Und seit wann ist die Bezeichnung paramilitärischer Einheiten mit „Volkssturm“ eine Erfindung der NSDAP?

Pälzer
8 Jahre zuvor
Antwortet  dickebank

Ich habe natürlich nicht so umfassende historische Kenntnisse wie Sie; ich weiß nur, dass die Nazis ihre letzten militärischen Aufgebote aus Minderjährigen und alten Männern in der Endzeit des 2. Weltkrieges so nannten. Könnten Sie uns einfach aufklären, wann und durch wen dieser Begriff zum ersten Mal verwendet wurde?

realo
8 Jahre zuvor
Antwortet  Pälzer

Wie können Sie die umfassenden Kenntnisse nur auf den historischen Bereich beschränken?
wikipedia gibt Ihnen zwar Recht bei der Zuordnung des Volkssturms zur Endphase des Nazi-Regimes, aber dickebank weiß da sicherlich mehr.
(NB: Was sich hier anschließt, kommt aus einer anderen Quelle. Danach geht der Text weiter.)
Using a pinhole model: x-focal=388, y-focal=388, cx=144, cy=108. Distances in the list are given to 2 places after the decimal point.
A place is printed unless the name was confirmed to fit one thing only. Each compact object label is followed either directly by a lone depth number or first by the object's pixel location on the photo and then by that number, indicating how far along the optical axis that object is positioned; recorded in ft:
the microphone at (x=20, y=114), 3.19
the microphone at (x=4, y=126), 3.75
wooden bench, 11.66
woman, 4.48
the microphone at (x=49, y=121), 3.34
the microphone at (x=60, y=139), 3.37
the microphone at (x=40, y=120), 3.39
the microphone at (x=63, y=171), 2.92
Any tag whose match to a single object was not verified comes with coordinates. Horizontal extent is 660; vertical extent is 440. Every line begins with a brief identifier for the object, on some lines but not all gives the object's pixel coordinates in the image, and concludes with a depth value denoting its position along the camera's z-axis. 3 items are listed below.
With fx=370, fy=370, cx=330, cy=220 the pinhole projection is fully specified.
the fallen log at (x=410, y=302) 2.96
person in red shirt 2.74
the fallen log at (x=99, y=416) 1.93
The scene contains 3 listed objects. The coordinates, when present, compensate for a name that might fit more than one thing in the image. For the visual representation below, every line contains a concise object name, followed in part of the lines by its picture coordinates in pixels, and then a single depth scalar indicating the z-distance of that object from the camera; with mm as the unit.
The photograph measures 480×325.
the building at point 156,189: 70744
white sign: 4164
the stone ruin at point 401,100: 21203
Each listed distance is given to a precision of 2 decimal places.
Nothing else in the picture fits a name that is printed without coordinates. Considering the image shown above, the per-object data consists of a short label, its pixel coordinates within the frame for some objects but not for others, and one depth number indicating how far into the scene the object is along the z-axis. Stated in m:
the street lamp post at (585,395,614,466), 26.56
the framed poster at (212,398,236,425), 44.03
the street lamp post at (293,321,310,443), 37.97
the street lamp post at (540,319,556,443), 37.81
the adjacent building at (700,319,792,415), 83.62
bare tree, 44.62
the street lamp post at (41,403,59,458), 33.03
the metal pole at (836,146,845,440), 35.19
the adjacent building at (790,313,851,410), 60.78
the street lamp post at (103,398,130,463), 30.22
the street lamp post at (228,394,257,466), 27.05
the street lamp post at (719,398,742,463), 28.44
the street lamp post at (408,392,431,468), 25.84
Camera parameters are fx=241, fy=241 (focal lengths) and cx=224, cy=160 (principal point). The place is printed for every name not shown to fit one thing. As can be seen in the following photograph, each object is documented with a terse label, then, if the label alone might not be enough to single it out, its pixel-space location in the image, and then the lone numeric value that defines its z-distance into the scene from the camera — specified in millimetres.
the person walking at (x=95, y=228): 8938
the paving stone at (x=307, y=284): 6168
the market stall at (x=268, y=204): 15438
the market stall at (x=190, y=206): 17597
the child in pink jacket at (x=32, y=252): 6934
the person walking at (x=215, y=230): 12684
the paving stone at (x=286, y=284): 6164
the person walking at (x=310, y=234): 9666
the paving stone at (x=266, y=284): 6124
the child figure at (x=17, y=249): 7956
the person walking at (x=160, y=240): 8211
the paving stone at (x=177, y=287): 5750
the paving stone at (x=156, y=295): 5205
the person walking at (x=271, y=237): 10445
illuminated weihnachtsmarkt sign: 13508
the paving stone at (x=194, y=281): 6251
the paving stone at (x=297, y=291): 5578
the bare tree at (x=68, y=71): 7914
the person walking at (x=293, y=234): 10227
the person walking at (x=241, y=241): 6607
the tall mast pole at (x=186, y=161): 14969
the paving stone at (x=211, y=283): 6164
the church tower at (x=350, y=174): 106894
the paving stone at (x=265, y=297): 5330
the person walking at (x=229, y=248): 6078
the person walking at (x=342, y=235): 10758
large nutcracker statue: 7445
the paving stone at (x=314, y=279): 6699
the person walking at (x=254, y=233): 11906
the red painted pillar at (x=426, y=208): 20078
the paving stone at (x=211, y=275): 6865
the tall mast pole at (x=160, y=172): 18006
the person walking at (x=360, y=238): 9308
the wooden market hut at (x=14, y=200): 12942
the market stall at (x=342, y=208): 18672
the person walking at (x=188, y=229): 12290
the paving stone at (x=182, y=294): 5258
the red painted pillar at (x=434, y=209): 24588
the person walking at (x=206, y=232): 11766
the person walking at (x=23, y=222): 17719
Bin gespannt auf die Beantwortung Ihrer Frage.

sinus
8 Jahre zuvor

Interessanterweise könnte Frau Löhrmann ein paar 1.000 Lehrer mehr zur Verfügung haben, ohne in den nächsten Jahren auch nur einen Euro mehr ausgeben zu müssen (ok, übertrieben, einige zusätzliche Stunden kämen für die Änderung der Lehrpläne zusammen). G9 ermöglichen, ob komplett oder per Wahlfreiheit, und dann auch die Gesamtwochenstunden für Haupt- und Realschulen anpassen. Wenn das in den nächsten Monaten in Gang gesetzt wird, stehen nach den Sommerferien 2016 ziemlich viele Lehrerstunden zur Verfügung.